═════ PROVIDED ENTRIES ═════

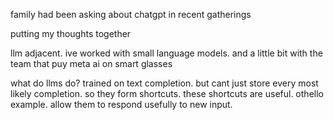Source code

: family had been asking about chatgpt in recent gatherings

putting my thoughts together

llm adjacent. ive worked with small language models. and a little bit with the team that puy meta ai on smart glasses

what do llms do?  trained on text completion. but cant just store every most likely completion. so they form shortcuts. these shortcuts are useful. othello example. allow them to respond usefully to new input. 

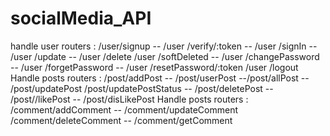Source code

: # socialMedia_API
handle user routers :
/user/signup  -- /user /verify/:token  -- /user /signIn  -- /user /update  -- /user /delete
/user /softDeleted --  /user /changePassword -- /user /forgetPassword -- /user /resetPassword/:token
/user /logout
Handle posts routers :
/post/addPost  -- /post/userPost --/post/allPost -- /post/updatePost
/post/updatePostStatus -- /post/deletePost -- /post//likePost  -- /post/disLikePost
Handle posts routers :
/comment/addComment   --  /comment/updateComment
/comment/deleteComment  -- /comment/getComment
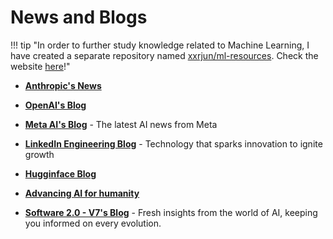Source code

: # News and Blogs

!!! tip "In order to further study knowledge related to Machine Learning, I have created a separate repository named [xxrjun/ml-resources](https://github.com/xxrjun/ml-resources). Check the website [here](https://xxrjun.github.io/ml-resources/)!"

- [**Anthropic's News**](https://www.anthropic.com/news)

- [**OpenAI's Blog**](https://www.openai.com/blog/)

- [**Meta AI's Blog**](https://ai.meta.com/blog/) - The latest AI news from Meta

- [**LinkedIn Engineering Blog**](https://www.linkedin.com/blog/engineering) - Technology that sparks innovation to ignite growth

- [**Hugginface Blog**](https://huggingface.co/blog)

- [**Advancing AI for humanity**](https://thegenerality.com/agi/index.html)

- [**Software 2.0 - V7's Blog**](https://www.v7labs.com/blog) - Fresh insights from the world of AI, keeping you informed on every evolution.
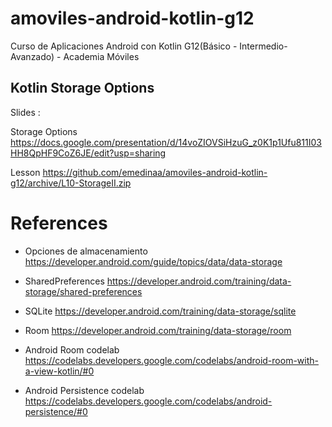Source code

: # amoviles-android-kotlin-g12
Curso de Aplicaciones Android con Kotlin G12(Básico - Intermedio- Avanzado) - Academia Móviles 


## Kotlin Storage Options

Slides :

Storage Options https://docs.google.com/presentation/d/14voZIOVSiHzuG_z0K1p1Ufu811I03HH8QpHF9CoZ6JE/edit?usp=sharing

Lesson https://github.com/emedinaa/amoviles-android-kotlin-g12/archive/L10-StorageII.zip


# References

- Opciones de almacenamiento https://developer.android.com/guide/topics/data/data-storage

- SharedPreferences https://developer.android.com/training/data-storage/shared-preferences

- SQLite https://developer.android.com/training/data-storage/sqlite

- Room https://developer.android.com/training/data-storage/room

- Android Room codelab https://codelabs.developers.google.com/codelabs/android-room-with-a-view-kotlin/#0

- Android Persistence codelab https://codelabs.developers.google.com/codelabs/android-persistence/#0

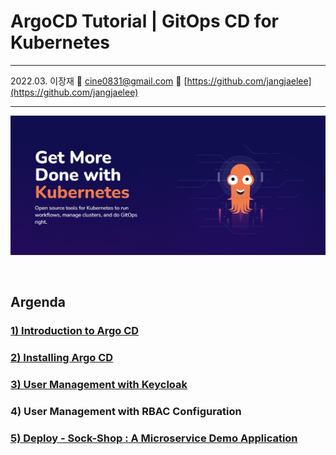 # ArgoCD Tutorial | GitOps CD for Kubernetes

---

2022.03. 이장재    📧 cine0831@gmail.com     📂 [https://github.com/jangjaelee](https://github.com/jangjaelee)

---

![ArgoCD_wallpapaer_3.png](https://github.com/jangjaelee/tutorials-argocd/blob/main/img/ArgoCD_wallpapaer_3.png)

&nbsp;

## Argenda
### [**1) Introduction to Argo CD**](https://github.com/jangjaelee/tutorials-argocd/wiki/1\)-Introduction-to-Argo-CD)
### [**2) Installing Argo CD**](https://github.com/jangjaelee/tutorials-argocd/wiki/2\)-Installing-Argo-CD-(included-HA))
### [**3) User Management with Keycloak**](https://github.com/jangjaelee/tutorials-argocd/wiki/3\)-User-Management-with-Keycloak)
### **4) User Management with RBAC Configuration**
### [**5) Deploy - Sock-Shop : A Microservice Demo Application**](https://github.com/jangjaelee/tutorials-argocd/wiki/5\)-Deploy\--a-Sock-Shop-\(A-Microservice-Demo-Application\))
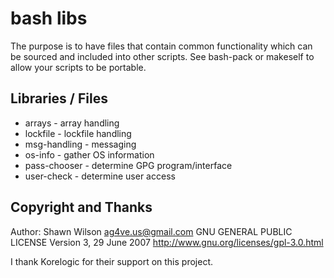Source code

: # bash libs
The purpose is to have files that contain common functionality which can
be sourced and included into other scripts. See bash-pack or makeself to
allow your scripts to be portable.

## Libraries / Files
- arrays - array handling
- lockfile - lockfile handling
- msg-handling - messaging
- os-info - gather OS information
- pass-chooser - determine GPG program/interface
- user-check - determine user access

## Copyright and Thanks
Author: Shawn Wilson <ag4ve.us@gmail.com>
GNU GENERAL PUBLIC LICENSE Version 3, 29 June 2007
http://www.gnu.org/licenses/gpl-3.0.html

I thank Korelogic for their support on this project.

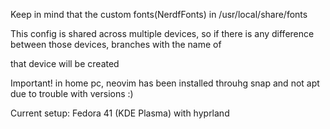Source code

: Keep in mind that the custom fonts(NerdfFonts) in /usr/local/share/fonts

This config is shared across multiple devices, so if there is any difference between those devices, branches with the name of 

that device will be created


Important! in home pc, neovim has been installed throuhg snap and not apt due to trouble with versions :)  

Current setup: Fedora 41 (KDE Plasma) with hyprland  
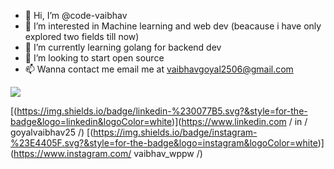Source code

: - 👋 Hi, I’m @code-vaibhav
- 👀 I’m interested in Machine learning and web dev (beacause i have only explored two fields till now)
- 🌱 I’m currently learning golang for backend dev
- 💞️ I’m looking to start open source
- 📫 Wanna contact me email me at vaibhavgoyal2506@gmail.com

<p><img align="center" src="https://github-readme-stats.vercel.app/api?username=code-vaibhav&show_icons=true&count_private=true&theme=radical"]</p>


[(https://img.shields.io/badge/linkedin-%230077B5.svg?&style=for-the-badge&logo=linkedin&logoColor=white)](https://www.linkedin.com / in / goyalvaibhav25 /)
[(https://img.shields.io/badge/instagram-%23E4405F.svg?&style=for-the-badge&logo=instagram&logoColor=white)](https://www.instagram.com/ vaibhav_wppw /)

<!---
code-vaibhav/code-vaibhav is a ✨ special ✨ repository because its `README.md` (this file) appears on your GitHub profile.
You can click the Preview link to take a look at your changes.
--->
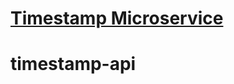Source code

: 
# [Timestamp Microservice](https://www.freecodecamp.org/learn/apis-and-microservices/apis-and-microservices-projects/timestamp-microservice)
# timestamp-api
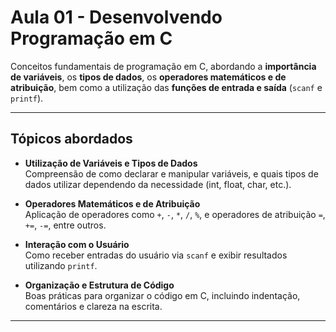 # Aula 01 - Desenvolvendo Programação em C

Conceitos fundamentais de programação em C, abordando a **importância de variáveis**, os **tipos de dados**, os **operadores matemáticos e de atribuição**, bem como a utilização das **funções de entrada e saída** (`scanf` e `printf`).

---

## Tópicos abordados

- **Utilização de Variáveis e Tipos de Dados**  
  Compreensão de como declarar e manipular variáveis, e quais tipos de dados utilizar dependendo da necessidade (int, float, char, etc.).

- **Operadores Matemáticos e de Atribuição**  
  Aplicação de operadores como `+`, `-`, `*`, `/`, `%`, e operadores de atribuição `=`, `+=`, `-=`, entre outros.

- **Interação com o Usuário**  
  Como receber entradas do usuário via `scanf` e exibir resultados utilizando `printf`.

- **Organização e Estrutura de Código**  
  Boas práticas para organizar o código em C, incluindo indentação, comentários e clareza na escrita.

---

═════

__TRY IT__:
All lines holding the word "have" must be found in the listing and copied.

__OUTPUT FOR THIS TASK__:
!!! tip "In order to further study knowledge related to Machine Learning, I have created a separate repository named [xxrjun/ml-resources](https://github.com/xxrjun/ml-resources). Check the website [here](https://xxrjun.github.io/ml-resources/)!"
The purpose is to have files that contain common functionality which can
- 👀 I’m interested in Machine learning and web dev (beacause i have only explored two fields till now)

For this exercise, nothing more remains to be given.